Tra aprile e maggio tutti lodavamo la Germania e la sua risposta, leggera e funzionante, basata sui crudi numeri, con ospedali che reggevano e misure localizzate.
Anche dopo, per mesi, la Germania è rimasta il benchmark per le misure anti-Covid in Europa.
Però, poi, a novembre è cambiato qualcosa. Per avermi fornito una dinamica completa ringrazio F.B, un ragazzo residente in Germania, ogni errore residuo è colpa mia.
La Germania ha indetto un “soft-lockdown”, essenzialmente chiudendo solo i ristoranti. Fin qui, poco male direte, ma già si notavano i primi segni di “perdita di senno”: la Merkel dei numeri abbandona tale approccio e inizia a parlare più per sentimento.
Impazzimento generale? Più probabile che c’entrino le primarie della CDU: infatti la corrente “bavarese” è decisamente lockdownista, basti sapere che il primo Stato (tra i pochi, comunque) della Germania ad applicare un lockdown duro fu proprio la Baviera, il cui Primo Ministro si immaginava molto vicino a Bergamo, in termini di diffusione della pandemia.
Le varie dinamiche interne alla CDU hanno portato questa corrente ad avere sempre più potere così, a dicembre, il blocco viene indurito chiudendo anche i negozi ritenuti non essenziali.
Una cosa importante da notare, tra l’altro, è che la CSU (i bavaresi, per chi non lo sapesse) non esprime un cancelliere da prima dell’Unificazione, pur avendo espresso qualche candidato poi sconfitto alle urne, e che quindi la componente bavarese è molto interessata ad imporsi, sfruttando il vuoto causato dal ritiro della Merkel, per ottenere finalmente la cancelleria.

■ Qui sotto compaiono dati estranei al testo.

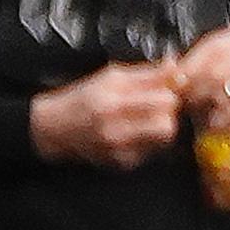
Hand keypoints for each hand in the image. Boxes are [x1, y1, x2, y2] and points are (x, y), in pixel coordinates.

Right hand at [29, 58, 184, 167]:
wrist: (54, 128)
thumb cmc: (83, 99)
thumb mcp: (112, 77)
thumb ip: (148, 73)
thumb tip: (175, 66)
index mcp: (113, 101)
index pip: (164, 100)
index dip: (169, 94)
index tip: (163, 91)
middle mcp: (116, 128)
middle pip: (168, 124)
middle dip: (167, 113)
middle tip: (156, 107)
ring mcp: (120, 149)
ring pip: (164, 139)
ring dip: (161, 127)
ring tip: (145, 119)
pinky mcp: (123, 163)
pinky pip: (152, 151)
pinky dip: (149, 140)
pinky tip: (133, 132)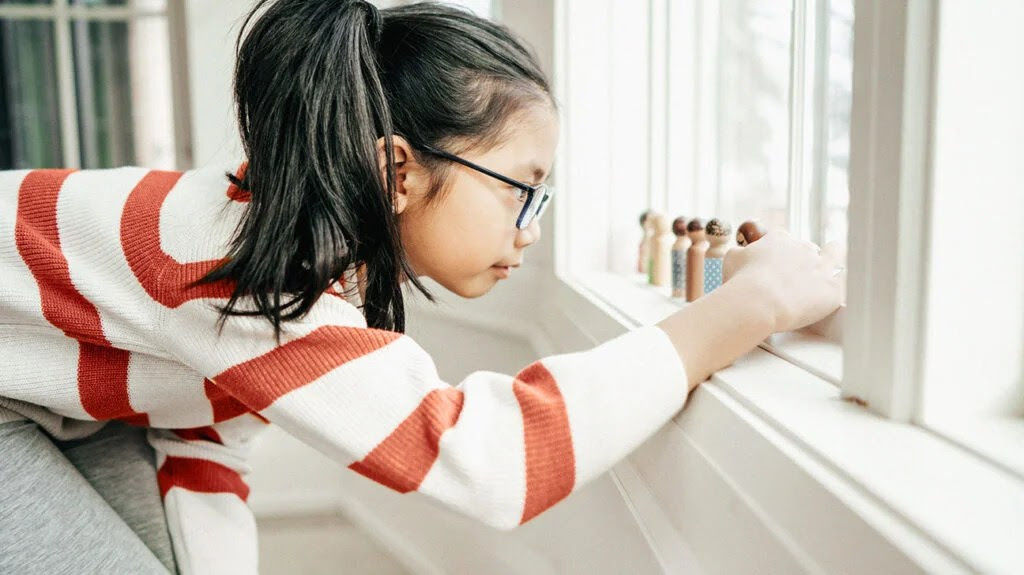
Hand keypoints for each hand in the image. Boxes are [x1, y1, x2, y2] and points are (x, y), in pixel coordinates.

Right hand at [722, 230, 843, 333]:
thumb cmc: (740, 281)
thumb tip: (743, 254)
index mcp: (780, 239)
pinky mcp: (833, 290)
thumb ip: (742, 253)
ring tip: (825, 275)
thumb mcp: (732, 259)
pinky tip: (831, 297)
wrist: (757, 301)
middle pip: (810, 250)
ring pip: (835, 257)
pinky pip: (842, 287)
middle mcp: (804, 248)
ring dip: (830, 263)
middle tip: (795, 278)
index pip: (785, 240)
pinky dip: (835, 291)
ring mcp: (821, 268)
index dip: (780, 253)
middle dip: (804, 261)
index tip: (775, 265)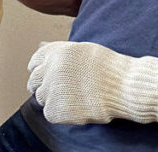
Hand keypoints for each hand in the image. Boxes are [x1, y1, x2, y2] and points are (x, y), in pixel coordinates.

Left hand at [27, 41, 157, 126]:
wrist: (123, 86)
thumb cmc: (108, 67)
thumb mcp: (81, 49)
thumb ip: (59, 50)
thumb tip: (39, 45)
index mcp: (55, 53)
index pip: (34, 63)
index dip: (40, 70)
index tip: (47, 76)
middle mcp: (49, 70)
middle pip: (34, 81)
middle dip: (43, 85)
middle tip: (60, 91)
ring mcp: (50, 90)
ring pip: (41, 98)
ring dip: (53, 99)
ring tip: (74, 98)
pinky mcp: (55, 110)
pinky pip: (49, 113)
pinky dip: (60, 112)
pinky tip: (76, 107)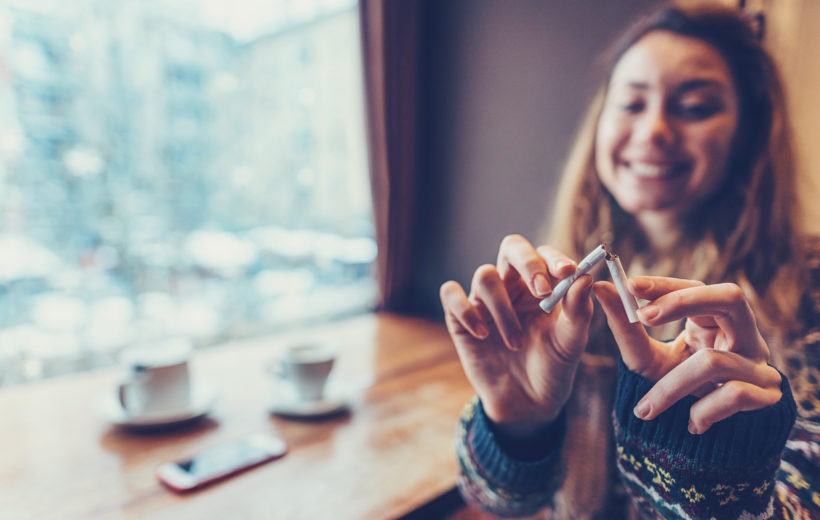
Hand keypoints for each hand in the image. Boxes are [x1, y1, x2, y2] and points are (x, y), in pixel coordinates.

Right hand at [440, 235, 594, 437]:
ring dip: (503, 309)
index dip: (553, 258)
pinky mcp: (461, 318)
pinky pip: (452, 295)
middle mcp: (512, 285)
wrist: (528, 403)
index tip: (567, 272)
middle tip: (542, 290)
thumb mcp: (571, 341)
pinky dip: (467, 310)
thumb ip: (579, 310)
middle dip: (527, 263)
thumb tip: (585, 278)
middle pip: (512, 247)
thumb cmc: (553, 365)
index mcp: (541, 284)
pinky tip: (484, 334)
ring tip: (516, 343)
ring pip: (485, 276)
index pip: (543, 254)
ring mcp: (485, 300)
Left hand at [593, 276, 782, 433]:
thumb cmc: (675, 389)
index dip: (667, 284)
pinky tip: (690, 424)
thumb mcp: (647, 358)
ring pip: (715, 360)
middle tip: (642, 316)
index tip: (631, 286)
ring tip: (646, 408)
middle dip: (683, 303)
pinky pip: (733, 395)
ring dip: (671, 385)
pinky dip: (703, 411)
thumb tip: (600, 288)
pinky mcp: (767, 397)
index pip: (698, 286)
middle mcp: (744, 336)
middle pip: (730, 298)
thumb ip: (626, 327)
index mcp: (717, 320)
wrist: (702, 439)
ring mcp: (759, 364)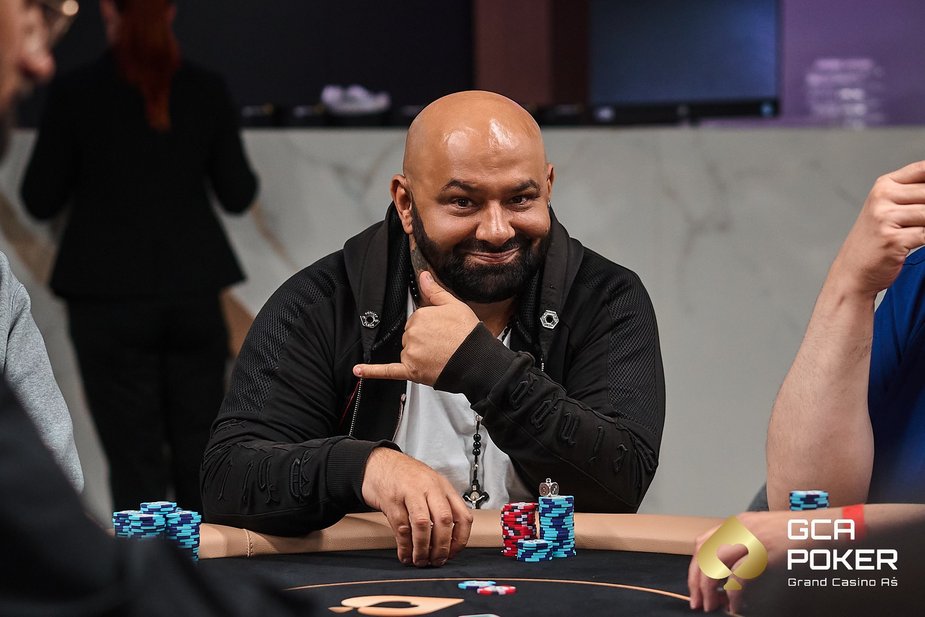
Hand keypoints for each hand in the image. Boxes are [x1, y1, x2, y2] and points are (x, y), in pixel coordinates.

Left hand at [353, 271, 478, 384]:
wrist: (477, 361)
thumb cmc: (468, 334)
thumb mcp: (454, 305)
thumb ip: (435, 291)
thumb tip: (423, 275)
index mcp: (419, 316)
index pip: (417, 320)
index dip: (430, 326)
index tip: (442, 329)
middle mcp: (411, 334)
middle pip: (410, 336)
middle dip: (424, 340)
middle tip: (444, 344)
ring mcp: (410, 354)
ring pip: (407, 352)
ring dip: (419, 354)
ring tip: (440, 356)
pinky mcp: (411, 371)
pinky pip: (387, 371)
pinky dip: (372, 371)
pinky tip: (358, 370)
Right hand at [361, 447, 473, 566]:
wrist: (378, 462)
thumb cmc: (406, 477)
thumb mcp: (430, 484)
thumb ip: (441, 506)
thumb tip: (448, 541)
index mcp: (443, 487)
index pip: (462, 515)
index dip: (460, 539)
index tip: (453, 553)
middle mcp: (429, 488)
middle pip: (444, 521)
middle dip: (441, 547)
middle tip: (436, 561)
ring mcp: (410, 492)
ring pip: (422, 525)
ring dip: (422, 548)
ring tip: (420, 560)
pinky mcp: (391, 499)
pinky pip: (401, 527)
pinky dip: (404, 546)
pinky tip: (405, 554)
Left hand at [687, 511, 794, 612]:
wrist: (825, 526)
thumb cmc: (798, 534)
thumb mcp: (763, 534)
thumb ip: (744, 550)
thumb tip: (727, 579)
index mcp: (737, 523)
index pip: (701, 543)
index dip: (695, 567)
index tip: (696, 586)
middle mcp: (738, 528)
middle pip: (703, 555)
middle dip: (697, 581)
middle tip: (700, 602)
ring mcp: (749, 538)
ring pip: (715, 565)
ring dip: (710, 590)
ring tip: (713, 606)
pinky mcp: (763, 552)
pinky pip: (738, 577)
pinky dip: (734, 594)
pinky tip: (736, 605)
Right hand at [832, 160, 924, 297]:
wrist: (852, 272)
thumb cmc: (875, 242)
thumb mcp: (889, 210)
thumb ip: (914, 195)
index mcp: (884, 185)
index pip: (923, 169)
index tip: (923, 203)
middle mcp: (882, 197)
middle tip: (920, 222)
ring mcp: (885, 218)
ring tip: (916, 233)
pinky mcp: (892, 239)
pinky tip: (914, 243)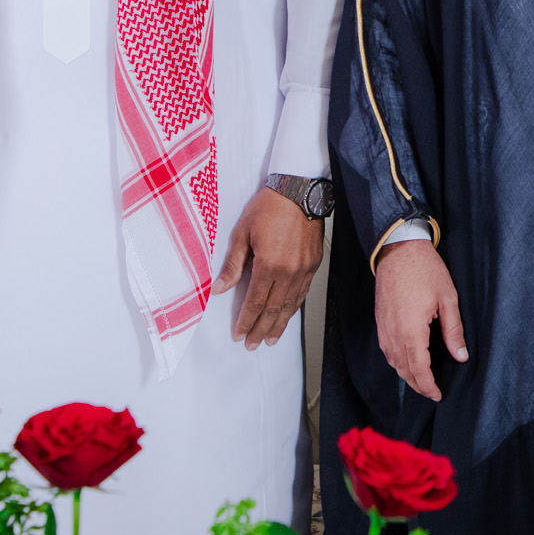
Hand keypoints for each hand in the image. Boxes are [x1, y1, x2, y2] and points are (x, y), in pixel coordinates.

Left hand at [214, 187, 323, 348]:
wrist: (300, 189)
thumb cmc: (270, 206)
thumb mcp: (243, 232)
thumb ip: (233, 264)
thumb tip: (220, 288)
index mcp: (269, 264)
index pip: (256, 301)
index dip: (246, 321)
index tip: (239, 335)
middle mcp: (289, 271)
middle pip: (274, 309)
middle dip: (261, 329)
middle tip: (252, 345)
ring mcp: (304, 269)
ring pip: (291, 304)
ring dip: (280, 324)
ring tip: (270, 339)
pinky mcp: (314, 263)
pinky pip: (302, 292)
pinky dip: (294, 307)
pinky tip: (288, 314)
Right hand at [375, 240, 467, 400]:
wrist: (399, 249)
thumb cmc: (424, 269)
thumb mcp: (448, 298)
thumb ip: (454, 330)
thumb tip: (461, 355)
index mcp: (412, 329)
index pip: (419, 369)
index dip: (428, 386)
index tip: (438, 394)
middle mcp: (394, 332)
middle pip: (404, 370)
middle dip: (418, 385)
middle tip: (432, 392)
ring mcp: (384, 327)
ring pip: (393, 362)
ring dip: (406, 375)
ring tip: (421, 380)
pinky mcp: (380, 321)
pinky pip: (386, 350)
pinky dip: (396, 361)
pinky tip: (405, 361)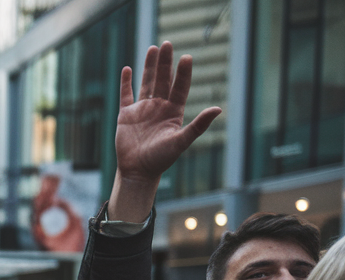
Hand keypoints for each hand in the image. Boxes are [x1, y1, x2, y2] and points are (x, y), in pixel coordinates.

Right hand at [109, 42, 220, 220]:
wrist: (138, 171)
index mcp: (173, 112)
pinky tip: (128, 69)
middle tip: (168, 44)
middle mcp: (159, 107)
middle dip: (166, 63)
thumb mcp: (181, 141)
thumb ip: (198, 125)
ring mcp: (142, 109)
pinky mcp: (126, 115)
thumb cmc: (161, 159)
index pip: (180, 87)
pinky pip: (126, 95)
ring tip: (153, 49)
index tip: (186, 58)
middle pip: (163, 80)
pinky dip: (126, 83)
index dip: (183, 73)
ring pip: (147, 83)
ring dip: (149, 67)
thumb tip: (219, 109)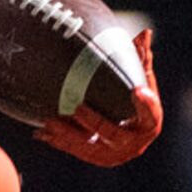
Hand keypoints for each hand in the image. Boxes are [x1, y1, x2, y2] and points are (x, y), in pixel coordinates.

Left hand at [36, 29, 162, 166]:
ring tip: (49, 121)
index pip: (151, 113)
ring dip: (68, 134)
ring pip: (88, 146)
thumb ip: (140, 61)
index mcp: (150, 123)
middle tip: (77, 107)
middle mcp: (133, 144)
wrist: (131, 134)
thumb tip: (145, 33)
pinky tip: (41, 134)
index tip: (137, 90)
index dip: (145, 104)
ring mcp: (114, 155)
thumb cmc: (136, 102)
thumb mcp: (140, 82)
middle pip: (112, 134)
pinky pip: (75, 151)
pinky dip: (58, 141)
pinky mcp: (96, 158)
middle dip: (94, 122)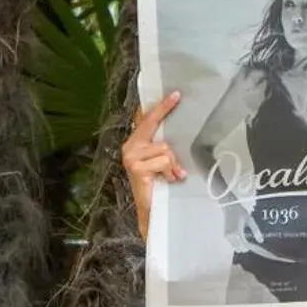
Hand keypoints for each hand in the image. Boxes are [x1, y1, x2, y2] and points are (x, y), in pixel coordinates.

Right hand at [123, 92, 185, 236]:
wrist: (151, 211)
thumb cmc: (157, 187)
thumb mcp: (161, 163)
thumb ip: (164, 149)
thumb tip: (177, 137)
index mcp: (134, 144)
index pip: (148, 120)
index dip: (161, 107)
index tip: (175, 95)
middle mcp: (129, 147)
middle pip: (154, 126)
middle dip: (165, 113)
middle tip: (177, 96)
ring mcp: (131, 157)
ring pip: (165, 148)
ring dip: (172, 163)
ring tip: (170, 175)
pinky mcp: (137, 167)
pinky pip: (164, 160)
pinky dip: (170, 171)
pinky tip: (168, 179)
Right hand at [224, 207, 265, 254]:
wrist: (228, 207)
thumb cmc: (239, 212)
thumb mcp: (249, 219)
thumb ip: (255, 230)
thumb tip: (260, 241)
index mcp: (237, 232)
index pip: (246, 246)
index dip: (253, 249)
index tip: (260, 250)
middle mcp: (231, 237)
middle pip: (240, 249)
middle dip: (247, 248)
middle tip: (252, 243)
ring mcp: (227, 237)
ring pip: (236, 248)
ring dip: (242, 246)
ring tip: (247, 239)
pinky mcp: (225, 236)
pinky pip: (233, 245)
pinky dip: (238, 244)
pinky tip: (241, 238)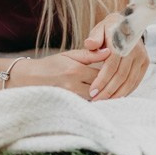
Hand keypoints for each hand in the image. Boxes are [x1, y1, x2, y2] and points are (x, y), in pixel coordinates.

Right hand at [17, 13, 149, 100]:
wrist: (28, 79)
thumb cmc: (51, 65)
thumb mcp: (69, 55)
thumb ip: (89, 54)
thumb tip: (109, 50)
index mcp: (75, 69)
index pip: (101, 72)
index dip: (113, 71)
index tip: (125, 69)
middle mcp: (73, 84)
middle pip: (100, 87)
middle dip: (112, 86)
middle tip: (127, 83)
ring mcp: (70, 96)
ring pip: (94, 98)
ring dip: (106, 96)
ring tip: (119, 93)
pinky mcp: (67, 104)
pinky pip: (86, 104)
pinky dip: (95, 102)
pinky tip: (104, 100)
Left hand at [78, 12, 149, 98]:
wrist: (128, 23)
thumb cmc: (109, 29)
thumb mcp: (100, 28)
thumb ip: (94, 37)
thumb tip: (90, 44)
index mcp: (121, 42)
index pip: (111, 65)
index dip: (102, 80)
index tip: (92, 92)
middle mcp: (134, 50)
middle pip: (121, 76)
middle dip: (108, 91)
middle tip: (96, 101)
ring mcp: (141, 56)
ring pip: (130, 81)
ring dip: (117, 94)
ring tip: (105, 102)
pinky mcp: (145, 62)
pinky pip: (136, 81)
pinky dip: (126, 91)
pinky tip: (116, 97)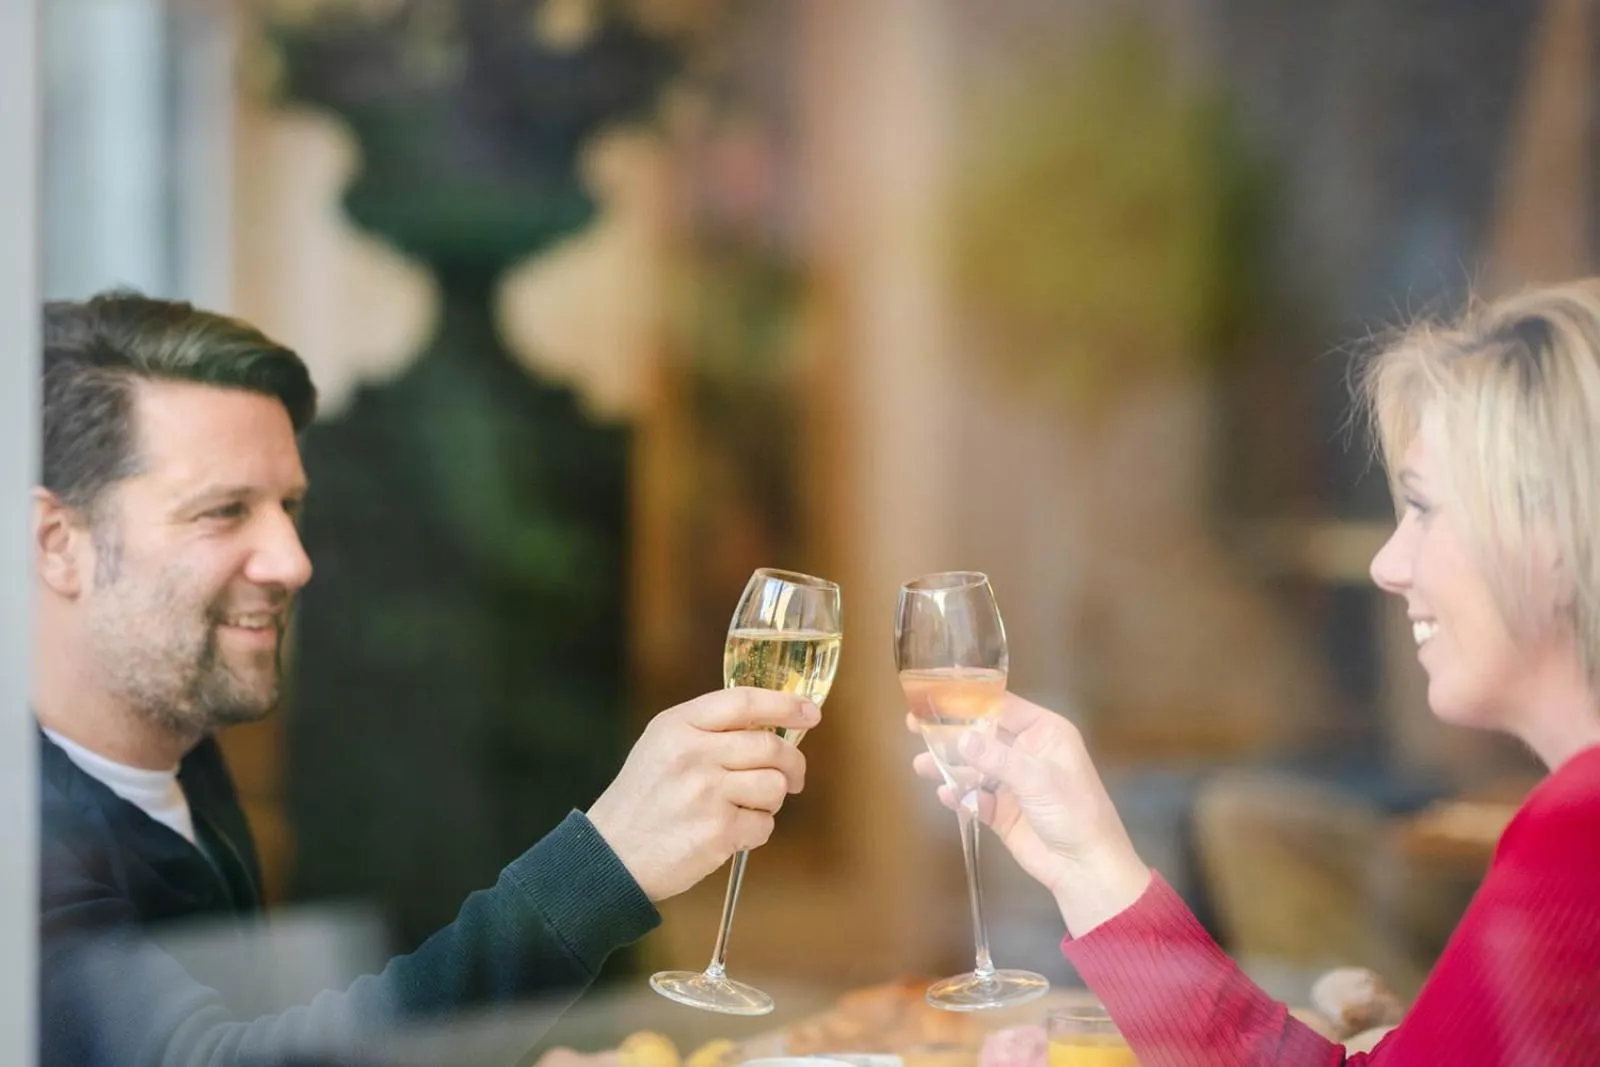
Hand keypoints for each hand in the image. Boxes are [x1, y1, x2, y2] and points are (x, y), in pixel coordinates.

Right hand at [589, 688, 818, 901]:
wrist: (611, 856)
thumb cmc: (643, 801)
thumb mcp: (662, 746)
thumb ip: (708, 730)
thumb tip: (772, 725)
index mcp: (677, 725)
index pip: (744, 701)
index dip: (785, 704)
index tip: (810, 712)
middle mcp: (692, 753)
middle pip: (770, 746)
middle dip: (792, 764)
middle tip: (793, 777)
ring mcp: (705, 792)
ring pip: (775, 786)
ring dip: (771, 801)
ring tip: (746, 808)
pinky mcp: (717, 831)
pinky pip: (765, 825)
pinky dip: (756, 831)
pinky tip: (730, 833)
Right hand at [909, 692, 1149, 934]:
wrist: (1085, 867)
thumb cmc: (1074, 812)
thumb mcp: (1038, 779)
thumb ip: (997, 759)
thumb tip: (960, 738)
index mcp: (1044, 733)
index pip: (1001, 707)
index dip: (968, 701)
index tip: (934, 696)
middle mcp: (1026, 752)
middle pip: (981, 735)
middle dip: (950, 732)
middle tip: (915, 724)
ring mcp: (1012, 782)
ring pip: (973, 767)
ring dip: (948, 766)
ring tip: (921, 765)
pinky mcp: (1001, 810)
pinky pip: (974, 796)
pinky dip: (959, 795)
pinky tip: (946, 795)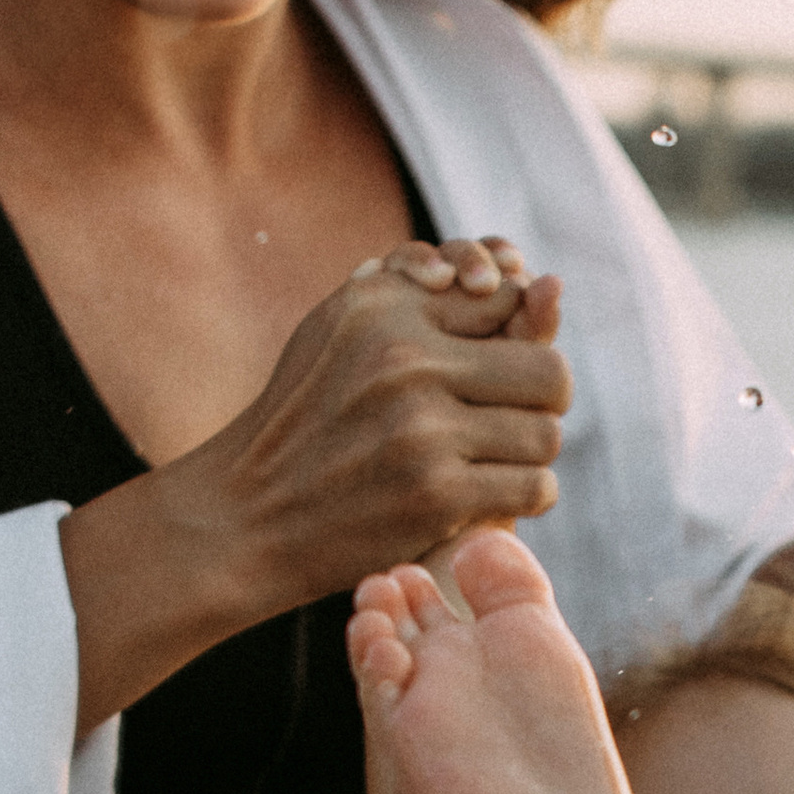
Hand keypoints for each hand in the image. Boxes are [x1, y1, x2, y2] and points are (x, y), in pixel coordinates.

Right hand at [195, 240, 571, 618]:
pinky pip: (535, 487)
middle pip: (547, 370)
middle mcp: (404, 359)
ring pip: (546, 433)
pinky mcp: (437, 495)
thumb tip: (533, 278)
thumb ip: (421, 298)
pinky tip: (494, 495)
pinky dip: (525, 496)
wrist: (246, 515)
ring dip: (531, 453)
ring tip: (496, 459)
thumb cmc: (303, 420)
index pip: (508, 300)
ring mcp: (423, 429)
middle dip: (542, 399)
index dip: (518, 334)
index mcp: (383, 306)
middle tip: (517, 419)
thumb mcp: (340, 333)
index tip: (501, 367)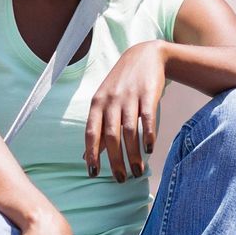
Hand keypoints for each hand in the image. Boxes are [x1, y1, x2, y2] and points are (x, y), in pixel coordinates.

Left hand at [85, 41, 168, 182]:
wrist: (145, 55)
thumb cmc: (122, 84)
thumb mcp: (105, 102)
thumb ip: (97, 127)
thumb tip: (86, 156)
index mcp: (97, 104)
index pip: (91, 133)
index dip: (92, 154)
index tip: (94, 174)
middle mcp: (111, 100)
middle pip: (111, 136)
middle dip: (115, 161)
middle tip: (121, 179)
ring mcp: (129, 97)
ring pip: (129, 131)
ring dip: (133, 154)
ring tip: (137, 171)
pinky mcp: (148, 94)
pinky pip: (147, 119)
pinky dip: (148, 135)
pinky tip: (149, 150)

A gennaio, misure poi parzialmente revocate dalla magistratura (si veda qui e qui) in quanto ritenute irragionevoli, vengono introdotti anche dei limiti allo spostamento nelle zone più colpite, tra l’altro criticate dai medici che temevano un “effetto lazzaretto”.
A febbraio, poi, la speranzata: la soglia di guardia viene abbassata – sempre sotto pressione bavarese – da 50 casi su 100’000 abitanti a 35. Addirittura, in alcune città, non si vuole riaprire prima di arrivare a DIECI casi su 100’000 abitanti. La strategia si fa sempre più chiara: zero-covid.
In sostanza, non si chiude per non avere gli ospedali pieni o riportare l’infezione sotto il tracciamento: si chiude per azzerare virtualmente il covid. Il tutto mentre, a differenza di marzo, non arrivano nemmeno i ristori.
Se vi sembra abbastanza improbabile che un Paese ben connesso e con numerose frontiere terrestri possa mantenere uno zero covid, non siete i soli: ad oggi tra i Paesi industrializzati solo l’Isola di Man e la Nuova Zelanda ce l’hanno fatta e l’assenza di focolai è durata anche poco.
Sono, ovviamente, entrambe isole, senza enormi flussi migratori e nonostante ciò, com’è successo in Nuova Zelanda, quando arrivano dei casi nuovi bisogna effettuare dei blocchi chirurgici per mantenere la strategia.
In Italia, in estate, eravamo arrivati quasi a zero covid, ricorderete bene che facevano notizia gli aumenti di morti da 3 a 5. Eppure ci è voluto poco perché la pandemia tornasse a correre.
Tuttavia l’entusiasmo chiusurista è durato poco: da domani, infatti, iniziano le riaperture, scaglionate per Stato: qui potete leggere una panoramica.
Ricordiamoci che in Germania vige il federalismo, quindi le decisioni debbono essere prese principalmente a livello locale: sino ad oggi si era optato per misure decise insieme in tutta la federazione, mentre questa volta i Laender hanno deciso di aprire e, a differenza dell’Italia dove basterebbe un cenno di Speranza per un lockdown totale, il governo centrale ha poche armi per opporsi.
Non tutti, però: ad esempio restano fans del modello zero-Covid il presidente del Baden-Württemberg e il sindaco di Amburgo, dove anche i fiorai resteranno chiusi per il tumore del contagio. Alla fine, grazie al federalismo, potremmo vedere se avranno ragione quelli che vogliono aprire o quelli che vogliono attendere.
L’osservazione della Germania, comunque, si rivela interessante per numerose ragioni: ci mostra come il federalismo dia forza – e non la tolga – nelle situazioni emergenziali e come l’abbandono della razionalità permetta di passare da modello per tutti a modello solo per chi vuole, a prescindere, chiusure in poco tempo, una cosa che dovrebbe preoccupare ogni cittadino che dovrebbe premere perché l’analisi dei dati e della situazione generale, non il buon sentimento, resti maestra nel decidere come agire.